Bell put one hand on the cab and looked in at the driver. The driver nodded. Sheriff, he said.

Have you looked at your load lately?

The driver looked in the mirror. What’s the problem, Sheriff?

Bell stepped back from the truck. Step out here, he said.

The man opened the door and got out. Bell nodded toward the bed of the truck. That’s a damned outrage, he said.

The man walked back and took a look. One of the tiedowns is worked loose, he said.

He got hold of the loose corner of the tarp and pulled it back up along the bed of the truck over the bodies lying there, each wrapped in blue reinforced plastic sheeting and bound with tape. There were eight of them and they looked like just that. Dead bodies wrapped and taped.

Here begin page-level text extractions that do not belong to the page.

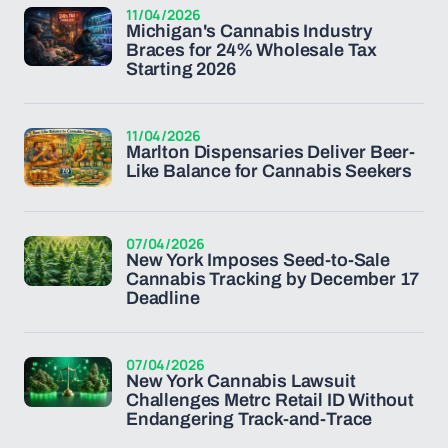
11/04/2026
Michigan's Cannabis Industry
Braces for 24% Wholesale Tax
Starting 2026
11/04/2026
Marlton Dispensaries Deliver Beer-
Like Balance for Cannabis Seekers
07/04/2026
New York Imposes Seed-to-Sale
Cannabis Tracking by December 17
Deadline
07/04/2026
New York Cannabis Lawsuit
Challenges Metrc Retail ID Without
Endangering Track-and-Trace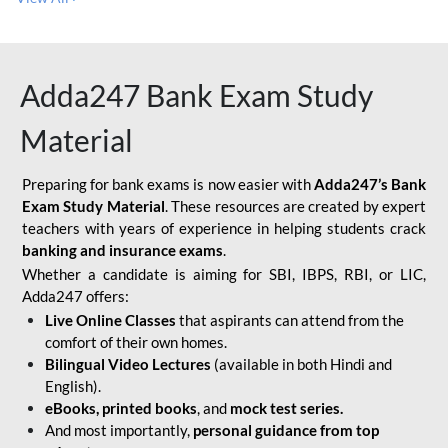
Adda247 Bank Exam Study
Material
Preparing for bank exams is now easier with
Adda247’s Bank
Exam Study Material
. These resources are created by expert
teachers with years of experience in helping students crack
banking and insurance exams
.
Whether a candidate is aiming for SBI, IBPS, RBI, or LIC,
Adda247 offers:
Live Online Classes
that aspirants can attend from the
comfort of their own homes.
Bilingual Video Lectures
(available in both Hindi and
English).
eBooks, printed books
, and
mock test series.
And most importantly,
personal guidance from top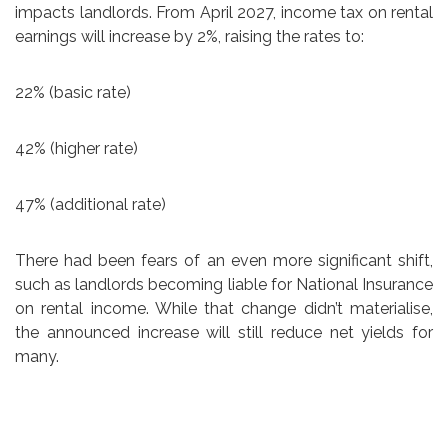
impacts landlords. From April 2027, income tax on rental
earnings will increase by 2%, raising the rates to:
22% (basic rate)
42% (higher rate)
47% (additional rate)
There had been fears of an even more significant shift,
such as landlords becoming liable for National Insurance
on rental income. While that change didn’t materialise,
the announced increase will still reduce net yields for
many.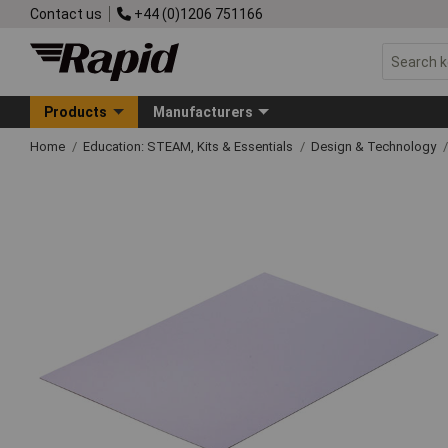
Contact us
+44 (0)1206 751166
Products
Manufacturers
Home
Education: STEAM, Kits & Essentials
Design & Technology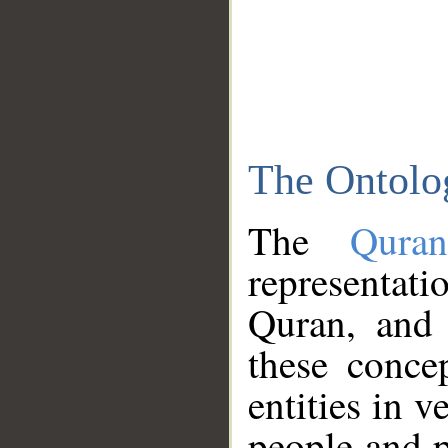
The Ontolo
The
Qura
representati
Quran, and 
these conce
entities in v
people and p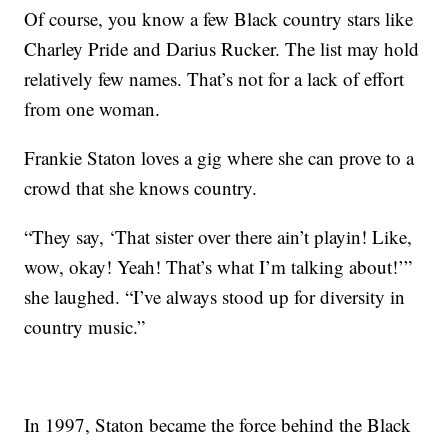
Of course, you know a few Black country stars like
Charley Pride and Darius Rucker. The list may hold
relatively few names. That’s not for a lack of effort
from one woman.
Frankie Staton loves a gig where she can prove to a
crowd that she knows country.
“They say, ‘That sister over there ain’t playin! Like,
wow, okay! Yeah! That’s what I’m talking about!’”
she laughed. “I’ve always stood up for diversity in
country music.”
In 1997, Staton became the force behind the Black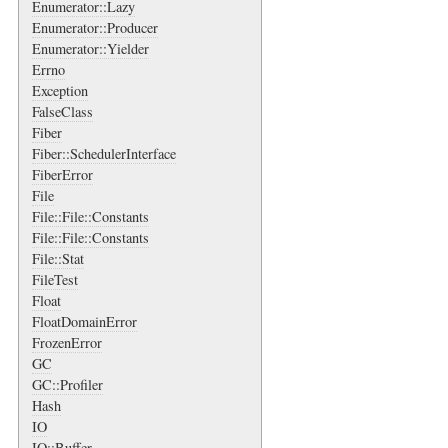
Enumerator::Lazy
Enumerator::Producer
Enumerator::Yielder
Errno
Exception
FalseClass
Fiber
Fiber::SchedulerInterface
FiberError
File
File::File::Constants
File::File::Constants
File::Stat
FileTest
Float
FloatDomainError
FrozenError
GC
GC::Profiler
Hash
IO
IO::Buffer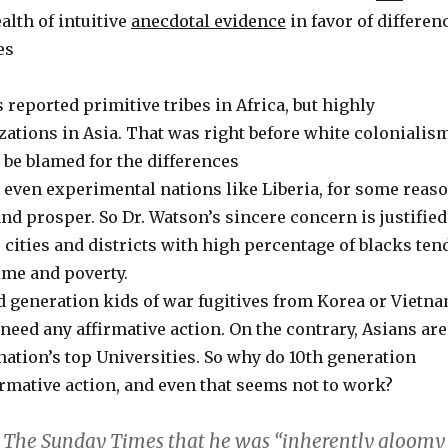
alth of intuitive
anecdotal evidence
in favor of differen
es
 reported primitive tribes in Africa, but highly
zations in Asia. That was right before white colonialism
 be blamed for the differences
, even experimental nations like Liberia, for some reas
nd prosper. So Dr. Watson’s sincere concern is justified
s, cities and districts with high percentage of blacks ten
ime and poverty.
d generation kids of war fugitives from Korea or Vietn
 need any affirmative action. On the contrary, Asians are
nation’s top Universities. So why do 10th generation
rmative action, and even that seems not to work?
 The Sunday Times that he was “inherently gloomy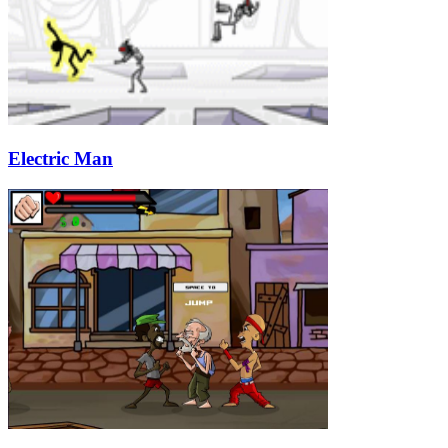
Electric Man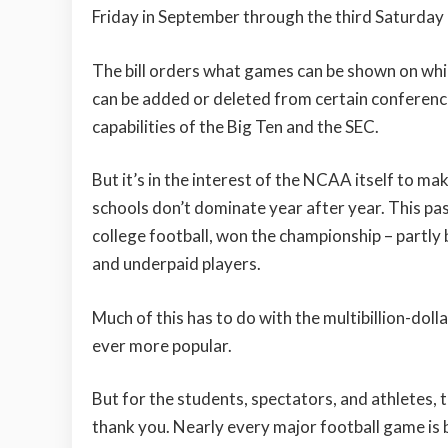
Friday in September through the third Saturday
The bill orders what games can be shown on whi
can be added or deleted from certain conferenc
capabilities of the Big Ten and the SEC.
But it’s in the interest of the NCAA itself to m
schools don’t dominate year after year. This past
college football, won the championship – partly
and underpaid players.
Much of this has to do with the multibillion-dol
ever more popular.
But for the students, spectators, and athletes,
thank you. Nearly every major football game is 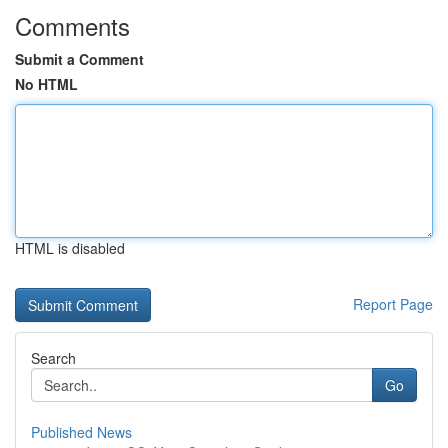
Comments
Submit a Comment
No HTML
HTML is disabled
Report Page
Search
Go
Published News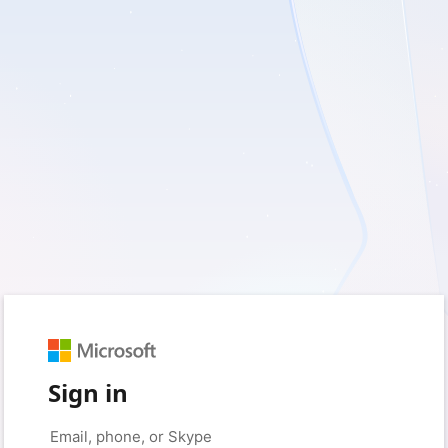
Sign in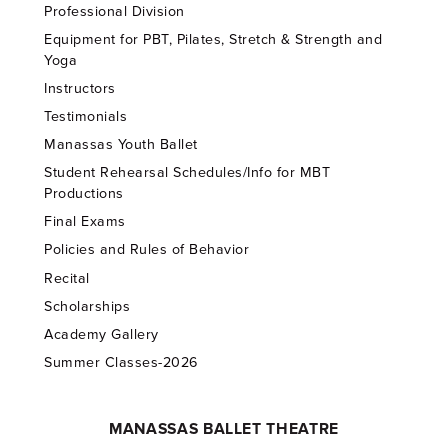
Professional Division
Equipment for PBT, Pilates, Stretch & Strength and
Yoga
Instructors
Testimonials
Manassas Youth Ballet
Student Rehearsal Schedules/Info for MBT
Productions
Final Exams
Policies and Rules of Behavior
Recital
Scholarships
Academy Gallery
Summer Classes-2026
MANASSAS BALLET THEATRE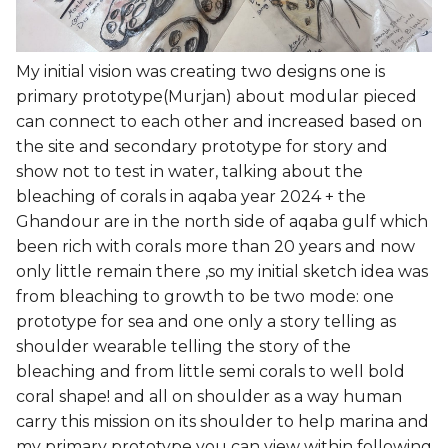
My initial vision was creating two designs one is
primary prototype(Murjan) about modular pieced
can connect to each other and increased based on
the site and secondary prototype for story and
show not to test in water, talking about the
bleaching of corals in aqaba year 2024 + the
Ghandour are in the north side of aqaba gulf which
been rich with corals more than 20 years and now
only little remain there ,so my initial sketch idea was
from bleaching to growth to be two mode: one
prototype for sea and one only a story telling as
shoulder wearable telling the story of the
bleaching and from little semi corals to well bold
coral shape! and all on shoulder as a way human
carry this mission on its shoulder to help marina and
my primary prototype you can view within following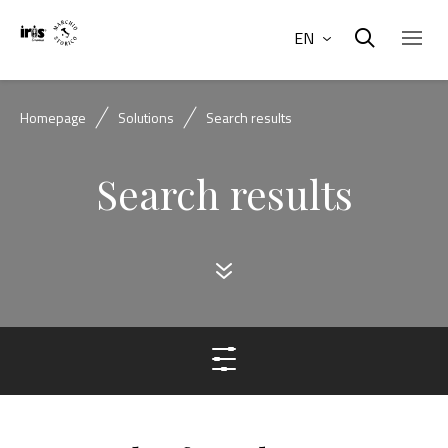
EN
Homepage
Solutions
Search results
Search results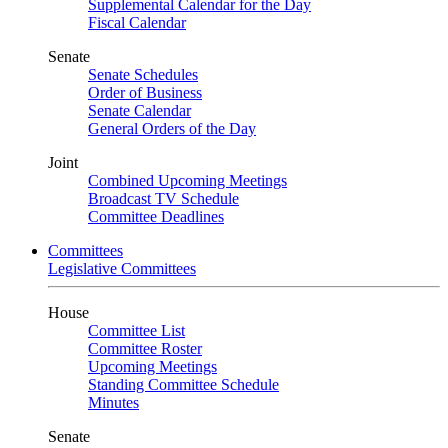
Supplemental Calendar for the Day
Fiscal Calendar
Senate
Senate Schedules
Order of Business
Senate Calendar
General Orders of the Day
Joint
Combined Upcoming Meetings
Broadcast TV Schedule
Committee Deadlines
Committees
Legislative Committees
House
Committee List
Committee Roster
Upcoming Meetings
Standing Committee Schedule
Minutes
Senate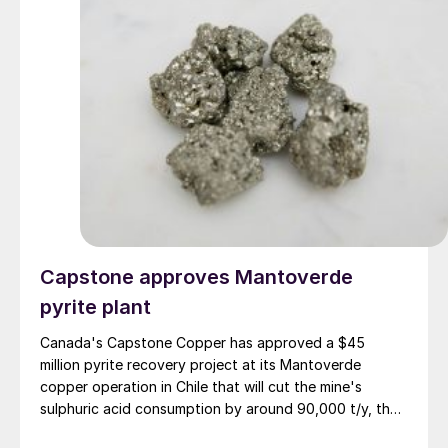
Capstone approves Mantoverde
pyrite plant
Canada's Capstone Copper has approved a $45
million pyrite recovery project at its Mantoverde
copper operation in Chile that will cut the mine's
sulphuric acid consumption by around 90,000 t/y, the
company said in its second-quarter results on 30 July.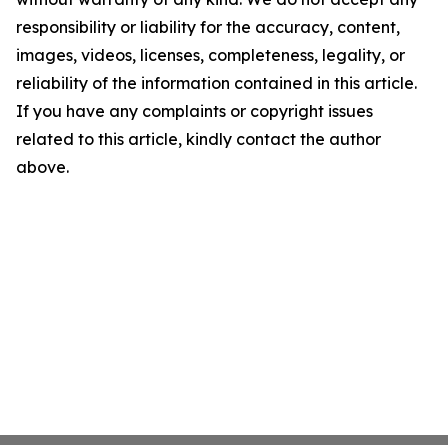
responsibility or liability for the accuracy, content,
images, videos, licenses, completeness, legality, or
reliability of the information contained in this article.
If you have any complaints or copyright issues
related to this article, kindly contact the author
above.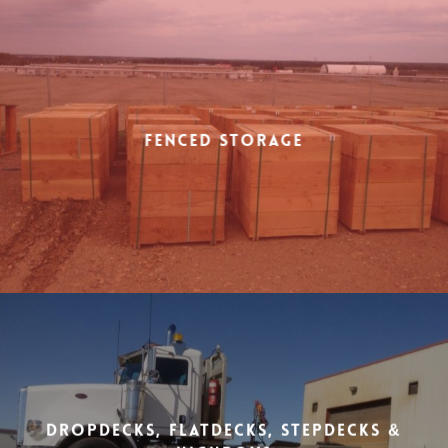
Fenced Storage
Dropdecks, Flatdecks, Stepdecks &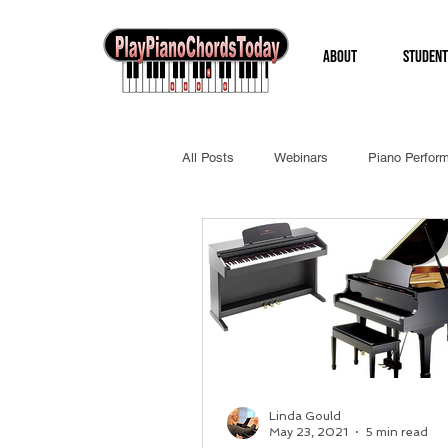
About
Student
All Posts
Webinars
Piano Perfor
Linda Gould
May 23, 2021
5 min read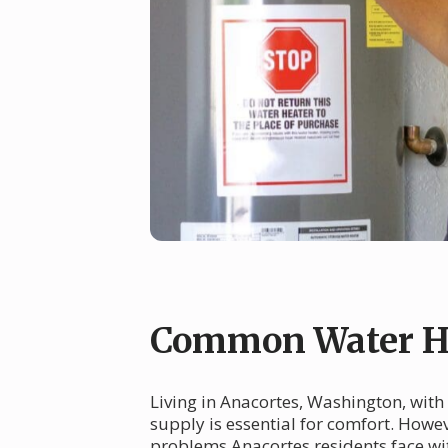
Common Water He
Living in Anacortes, Washington, with 
supply is essential for comfort. How
problems Anacortes residents face wit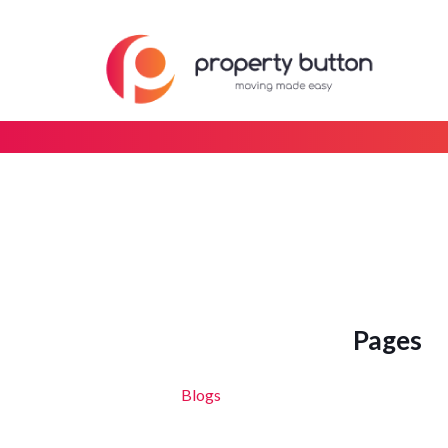
Pages
Blogs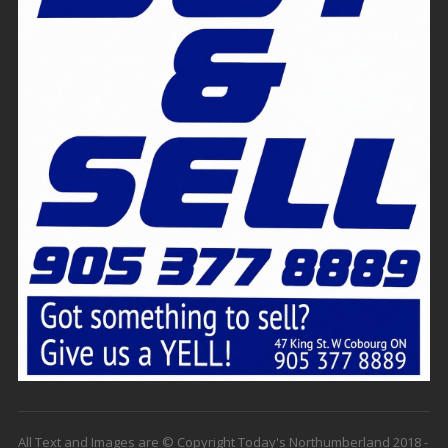
All Text and Images are © Copyright Today's Northumberland 2018 -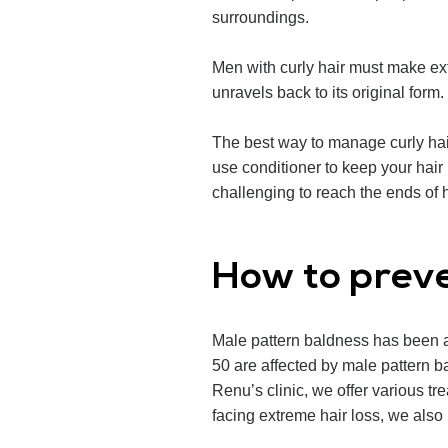
surroundings.
Men with curly hair must make extr
unravels back to its original form.
The best way to manage curly hair
use conditioner to keep your hair h
challenging to reach the ends of h
How to preve
Male pattern baldness has been a
50 are affected by male pattern b
Renu’s clinic, we offer various tr
facing extreme hair loss, we also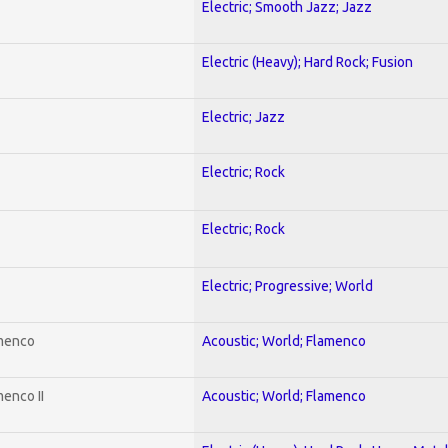
Electric; Smooth Jazz; Jazz
Electric (Heavy); Hard Rock; Fusion
Electric; Jazz
Electric; Rock
Electric; Rock
Electric; Progressive; World
amenco
Acoustic; World; Flamenco
enco II
Acoustic; World; Flamenco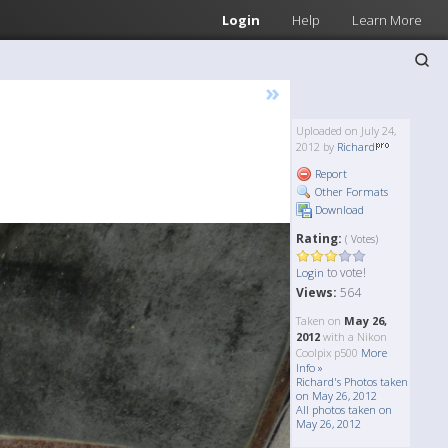
Login
Help
Learn More
»
Uploaded on July 24,
2012 by
Richard
Report
Other Formats
Download
Rating:
( Votes)
to vote!
Login
Views:
564
Taken on
May 26,
2012
with a Nikon
Coolpix p500
More
Info »
Richard's Photos taken
on May 26, 2012
All photos taken on
May 26, 2012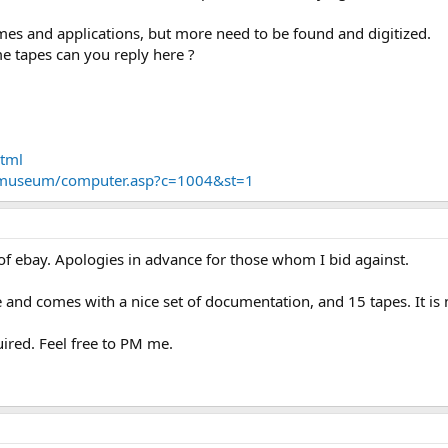
mes and applications, but more need to be found and digitized.
me tapes can you reply here ?
:
html
/museum/computer.asp?c=1004&st=1
 of ebay. Apologies in advance for those whom I bid against.
ape and comes with a nice set of documentation, and 15 tapes. It i
ired. Feel free to PM me.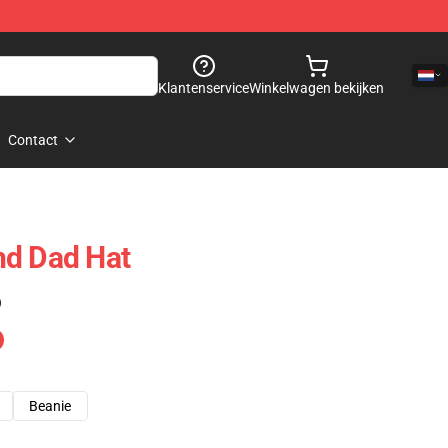
Klantenservice
Winkelwagen bekijken
Contact
nd Dad Hat
)
Beanie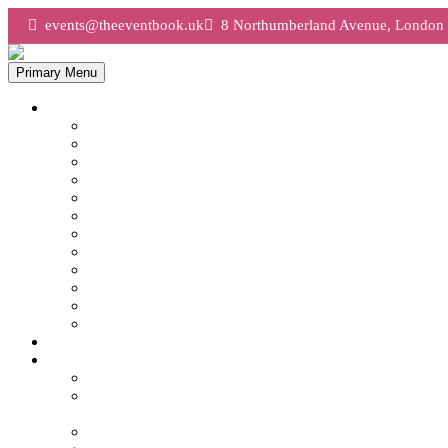
events@theeventbook.uk
8 Northumberland Avenue, Lond
Primary Menu
What We Do
AV & Production
Brand Activations London
Christmas Parties London
Conferences London
Corporate Hospitality
Entertainment
Event Technology
Incentive Travel
Planning a Large Conference London
Planning An Event
Team Building London
Venue Finding London
Event Management London
Case Studies
Tech Mahindra Lords Conference & Dinner
Tech Mahindra – Senior Conference & Dinner,
London
Premier League – Summer Party, London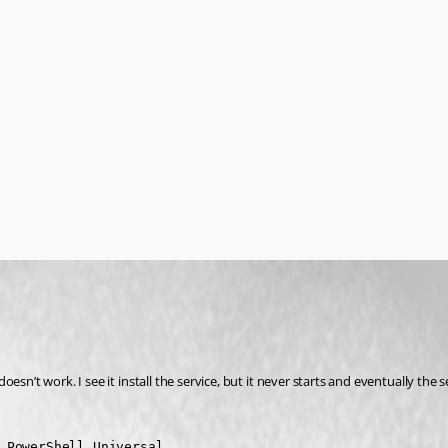
sn’t work. I see it install the service, but it never starts and eventually the 
 PowerShell Universal.
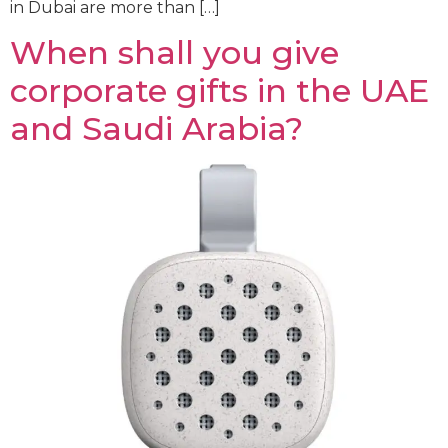
in Dubai are more than […]
When shall you give
corporate gifts in the UAE
and Saudi Arabia?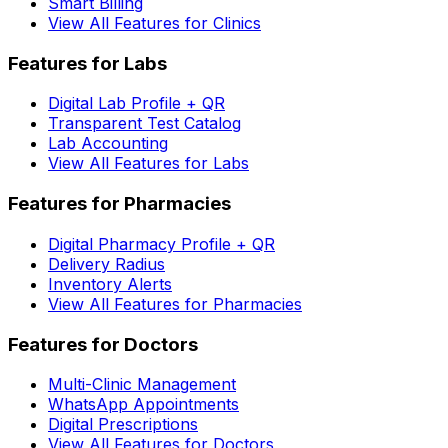
Smart Billing
View All Features for Clinics
Features for Labs
Digital Lab Profile + QR
Transparent Test Catalog
Lab Accounting
View All Features for Labs
Features for Pharmacies
Digital Pharmacy Profile + QR
Delivery Radius
Inventory Alerts
View All Features for Pharmacies
Features for Doctors
Multi-Clinic Management
WhatsApp Appointments
Digital Prescriptions
View All Features for Doctors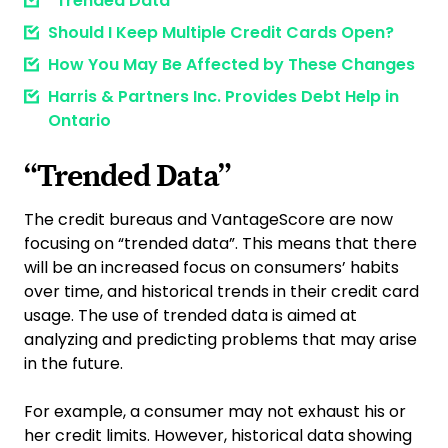
“Trended Data”
Should I Keep Multiple Credit Cards Open?
How You May Be Affected by These Changes
Harris & Partners Inc. Provides Debt Help in
Ontario
“Trended Data”
The credit bureaus and VantageScore are now
focusing on “trended data”. This means that there
will be an increased focus on consumers’ habits
over time, and historical trends in their credit card
usage. The use of trended data is aimed at
analyzing and predicting problems that may arise
in the future.
For example, a consumer may not exhaust his or
her credit limits. However, historical data showing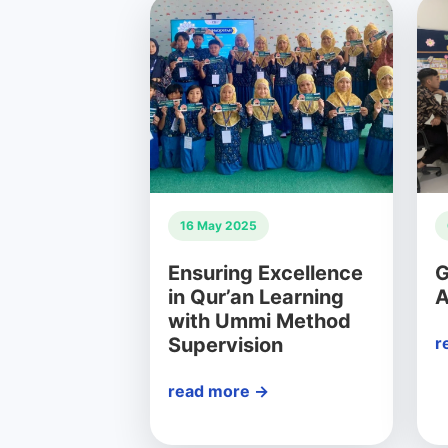
16 May 2025
Ensuring Excellence
G
in Qur’an Learning
A
with Ummi Method
Supervision
r
read more →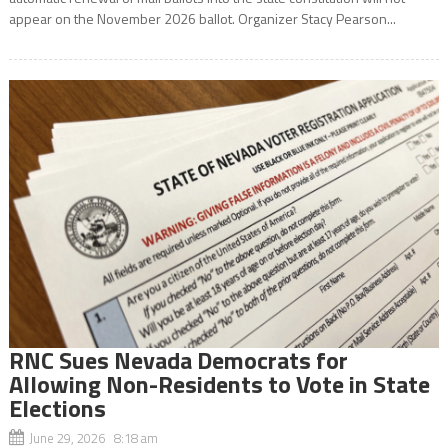
appear on the November 2026 ballot. Organizer Stacy Pearson...
RNC Sues Nevada Democrats for
Allowing Non-Residents to Vote in State
Elections
June 29, 2026 8:18 am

How many did you leave with? Bell said.

I aint lost none of em, Sheriff.

Couldnt you all of took a van out there?

We didnt have no van with four wheel drive.

He tied down the corner of the tarp and stood.

All right, Bell said.

You aint goin to write me up for improperly secured load?

You get your ass out of here.

He reached the Devil’s River Bridge at sundown and half way across he pulled the cruiser to a halt and turned on the rooflights and got out and shut the door and walked around in front of the vehicle and stood leaning on the aluminum pipe that served for the top guardrail. Watching the sun set into the blue reservoir beyond the railroad bridge to the west. A westbound semi coming around the long curve of the span downshifted when the lights came into view. The driver leaned from the window as he passed. Dont jump, Sheriff. She aint worth it. Then he was gone in a long suck of wind, the diesel engine winding up and the driver double clutching and shifting gears. Bell smiled. Truth of the matter is, he said, she is.

         

Some two miles past the junction of 481 and 57 the box sitting in the passenger seat gave off a single bleep and went silent again. Chigurh pulled onto the shoulder and stopped. He picked up the box and turned it and turned it back. He adjusted the knobs. Nothing. He pulled out onto the highway again. The sun pooled in the low blue hills before him. Bleeding slowly away. A cool and shadowed twilight falling over the desert. He took off his sunglasses and put them in the glovebox and closed the glovebox door and turned on the headlights. As he did so the box began to beep with a slow measured time.

He parked behind the hotel and got out and came limping around the truck with the box and the shotgun and the pistol all in a zipper bag and crossed the parking lot and climbed the hotel steps.